Data supplied:
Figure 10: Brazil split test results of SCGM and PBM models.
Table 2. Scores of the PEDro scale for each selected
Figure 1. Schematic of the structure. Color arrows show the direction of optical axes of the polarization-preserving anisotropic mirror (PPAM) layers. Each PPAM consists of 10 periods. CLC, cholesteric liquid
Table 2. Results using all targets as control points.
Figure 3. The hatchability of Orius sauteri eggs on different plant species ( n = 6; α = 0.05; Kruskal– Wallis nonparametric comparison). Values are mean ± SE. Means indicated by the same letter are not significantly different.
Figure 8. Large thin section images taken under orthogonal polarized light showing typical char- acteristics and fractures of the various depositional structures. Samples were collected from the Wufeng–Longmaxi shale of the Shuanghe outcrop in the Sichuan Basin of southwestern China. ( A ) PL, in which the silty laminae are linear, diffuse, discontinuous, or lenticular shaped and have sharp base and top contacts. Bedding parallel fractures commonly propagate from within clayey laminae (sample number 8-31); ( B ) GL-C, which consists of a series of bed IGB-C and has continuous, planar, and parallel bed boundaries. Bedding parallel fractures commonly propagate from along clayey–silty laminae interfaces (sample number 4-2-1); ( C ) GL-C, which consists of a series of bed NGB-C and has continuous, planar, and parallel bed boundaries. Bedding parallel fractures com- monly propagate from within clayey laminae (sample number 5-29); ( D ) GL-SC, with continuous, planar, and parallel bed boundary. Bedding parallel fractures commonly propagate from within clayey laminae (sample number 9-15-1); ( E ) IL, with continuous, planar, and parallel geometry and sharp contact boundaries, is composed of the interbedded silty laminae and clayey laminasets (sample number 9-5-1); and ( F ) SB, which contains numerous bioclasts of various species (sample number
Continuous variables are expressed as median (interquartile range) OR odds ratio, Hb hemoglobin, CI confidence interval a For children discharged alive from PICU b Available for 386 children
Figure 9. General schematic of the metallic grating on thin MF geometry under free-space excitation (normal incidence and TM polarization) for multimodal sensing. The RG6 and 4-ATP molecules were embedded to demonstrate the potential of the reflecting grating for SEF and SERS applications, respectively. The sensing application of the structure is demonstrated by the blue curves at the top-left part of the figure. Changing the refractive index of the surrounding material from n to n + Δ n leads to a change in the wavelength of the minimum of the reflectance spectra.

About this exercise:
Write out every entry exactly as given.

Solution to this task:
Figure 10: Brazil split test results of SCGM and PBM models.
Table 2. Scores of the PEDro scale for each selected
Figure 1. Schematic of the structure. Color arrows show the direction of optical axes of the polarization-preserving anisotropic mirror (PPAM) layers. Each PPAM consists of 10 periods. CLC, cholesteric liquid
Table 2. Results using all targets as control points.
Figure 3. The hatchability of Orius sauteri eggs on different plant species ( n = 6; α = 0.05; Kruskal– Wallis nonparametric comparison). Values are mean ± SE. Means indicated by the same letter are not significantly different.
Figure 8. Large thin section images taken under orthogonal polarized light showing typical char- acteristics and fractures of the various depositional structures. Samples were collected from the Wufeng–Longmaxi shale of the Shuanghe outcrop in the Sichuan Basin of southwestern China. ( A ) PL, in which the silty laminae are linear, diffuse, discontinuous, or lenticular shaped and have sharp base and top contacts. Bedding parallel fractures commonly propagate from within clayey laminae (sample number 8-31); ( B ) GL-C, which consists of a series of bed IGB-C and has continuous, planar, and parallel bed boundaries. Bedding parallel fractures commonly propagate from along clayey–silty laminae interfaces (sample number 4-2-1); ( C ) GL-C, which consists of a series of bed NGB-C and has continuous, planar, and parallel bed boundaries. Bedding parallel fractures com- monly propagate from within clayey laminae (sample number 5-29); ( D ) GL-SC, with continuous, planar, and parallel bed boundary. Bedding parallel fractures commonly propagate from within clayey laminae (sample number 9-15-1); ( E ) IL, with continuous, planar, and parallel geometry and sharp contact boundaries, is composed of the interbedded silty laminae and clayey laminasets (sample number 9-5-1); and ( F ) SB, which contains numerous bioclasts of various species (sample number
Continuous variables are expressed as median (interquartile range) OR odds ratio, Hb hemoglobin, CI confidence interval a For children discharged alive from PICU b Available for 386 children
Figure 9. General schematic of the metallic grating on thin MF geometry under free-space excitation (normal incidence and TM polarization) for multimodal sensing. The RG6 and 4-ATP molecules were embedded to demonstrate the potential of the reflecting grating for SEF and SERS applications, respectively. The sensing application of the structure is demonstrated by the blue curves at the top-left part of the figure. Changing the refractive index of the surrounding material from n to n + Δ n leads to a change in the wavelength of the minimum of the reflectance spectra.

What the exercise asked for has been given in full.